→ **Document section**:
In addition, China has repeatedly leveraged the flexibility of having sustained distant sea antipiracy operations to contribute to other security initiatives. In March 2011, a frigate from the 7th escort taskforce helped with the evacuation of Chinese citizens from Libya. A ship serving in the PLAN’s 16th taskforce was temporarily excused from antipiracy operations to help escort Danish and Norwegian ships transporting chemical weapons out of Syria. Last year, the 17th escort taskforce departed China ten days early to assist the search party in the aftermath of Malaysian Airlines Flight 370’s disappearance off Malaysia. Most recently, all three vessels from the 19th taskforce ceased escort operations entirely for 109 hours to evacuate Chinese citizens, and at least ten foreign countries, from Yemen (see China Brief, April 3). In short, well into year seven, Beijing’s multiyear presence off Somalia affords it a multitude of chances to contribute to widely recognized international maritime security initiatives. The international community should welcome such positive contributions.

→ **How to complete this task**:
In the passage on China's antipiracy deployments, for how many hours did all three vessels of the 19th taskforce cease escort operations to carry out the Yemen evacuation?

→ **Information shown**:
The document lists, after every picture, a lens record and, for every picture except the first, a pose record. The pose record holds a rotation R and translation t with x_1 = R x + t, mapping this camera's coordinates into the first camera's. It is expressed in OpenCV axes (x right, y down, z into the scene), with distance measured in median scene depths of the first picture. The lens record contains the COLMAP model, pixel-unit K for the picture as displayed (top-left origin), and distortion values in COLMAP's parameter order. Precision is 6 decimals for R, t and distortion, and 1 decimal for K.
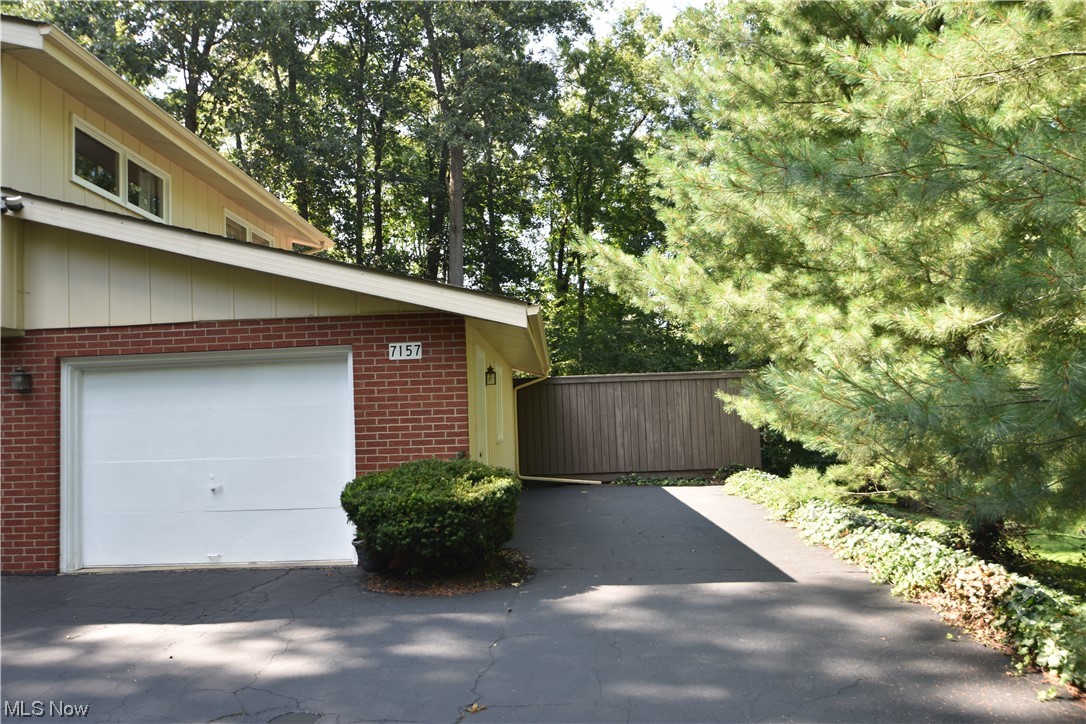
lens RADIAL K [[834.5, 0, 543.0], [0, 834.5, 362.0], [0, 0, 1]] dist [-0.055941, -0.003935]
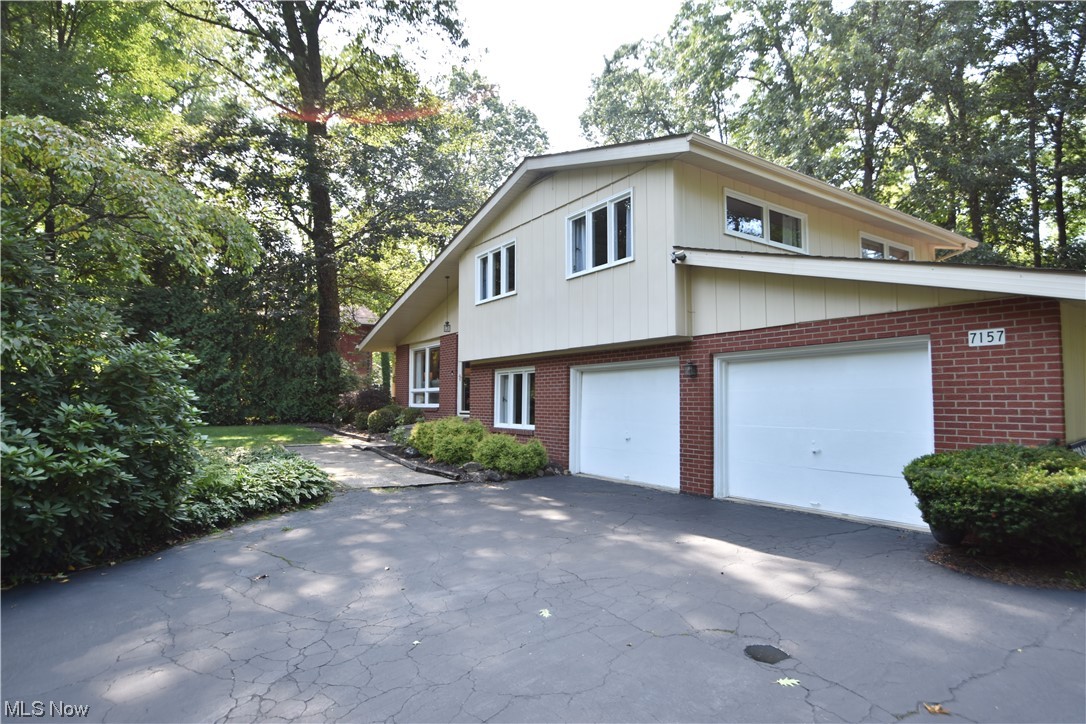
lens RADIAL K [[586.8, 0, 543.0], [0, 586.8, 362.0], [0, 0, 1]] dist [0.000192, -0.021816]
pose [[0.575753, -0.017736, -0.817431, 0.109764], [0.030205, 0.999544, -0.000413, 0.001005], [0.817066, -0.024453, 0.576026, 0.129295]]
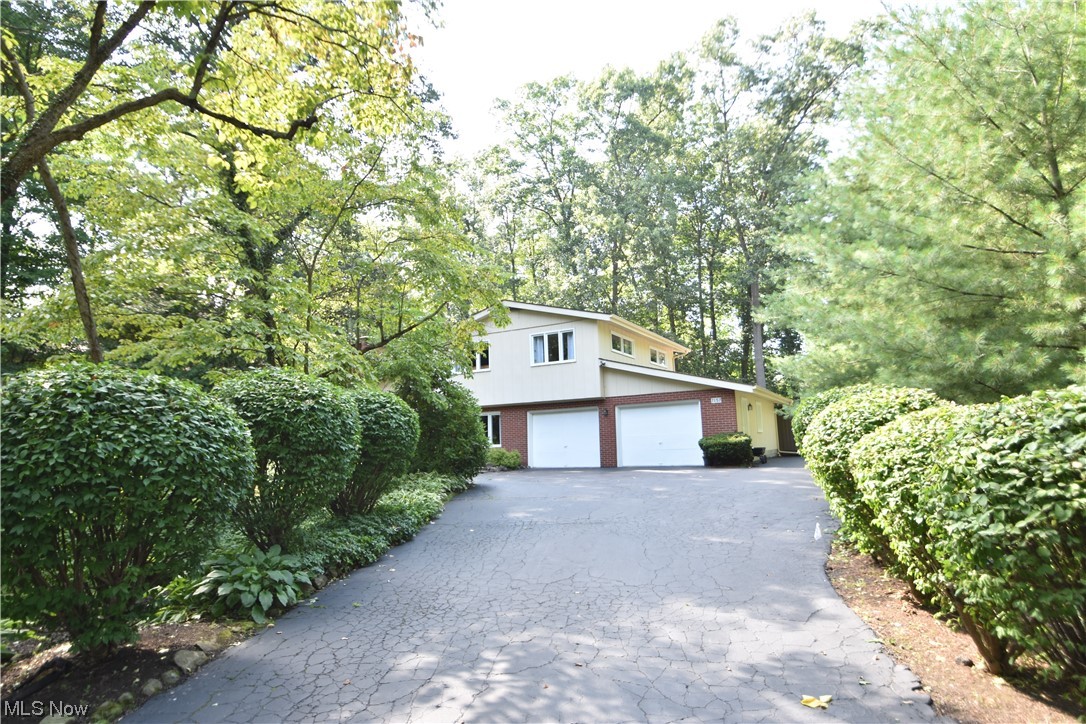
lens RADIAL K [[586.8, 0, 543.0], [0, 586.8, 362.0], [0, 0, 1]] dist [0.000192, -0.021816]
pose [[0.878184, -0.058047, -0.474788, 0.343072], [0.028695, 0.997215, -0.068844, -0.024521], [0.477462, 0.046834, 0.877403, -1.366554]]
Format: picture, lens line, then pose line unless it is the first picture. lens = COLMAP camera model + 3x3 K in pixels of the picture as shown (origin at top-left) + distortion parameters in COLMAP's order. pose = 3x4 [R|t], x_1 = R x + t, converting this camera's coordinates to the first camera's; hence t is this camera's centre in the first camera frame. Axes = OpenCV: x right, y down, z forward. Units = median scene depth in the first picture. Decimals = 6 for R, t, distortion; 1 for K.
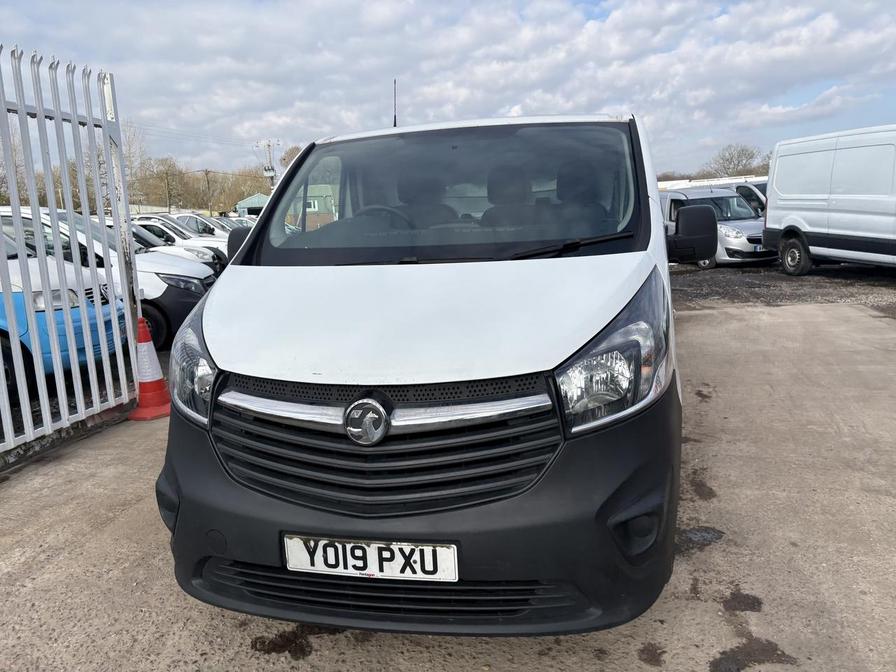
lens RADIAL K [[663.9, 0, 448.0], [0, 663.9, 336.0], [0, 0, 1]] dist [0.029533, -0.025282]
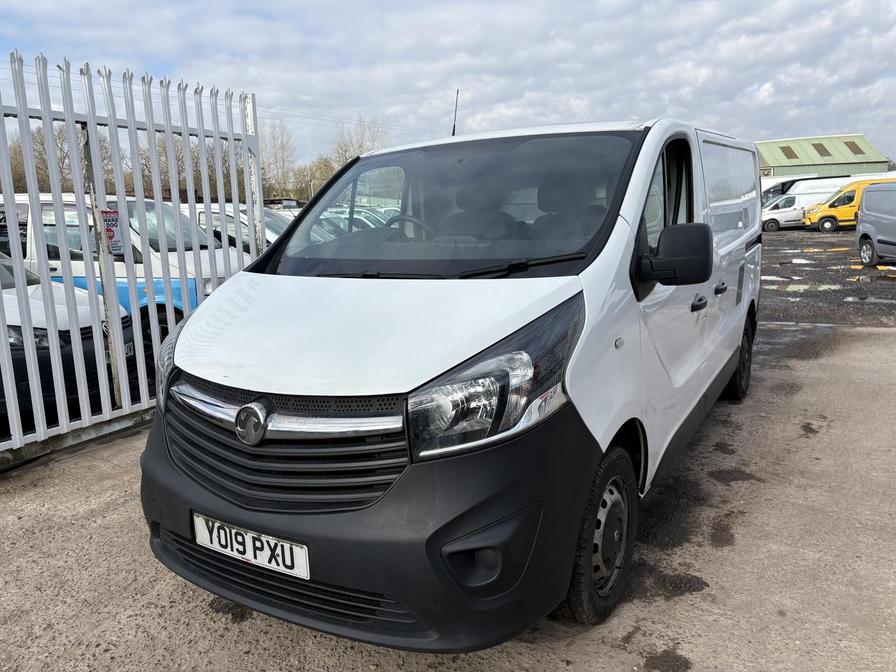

→ **Exercise response**:
109 hours.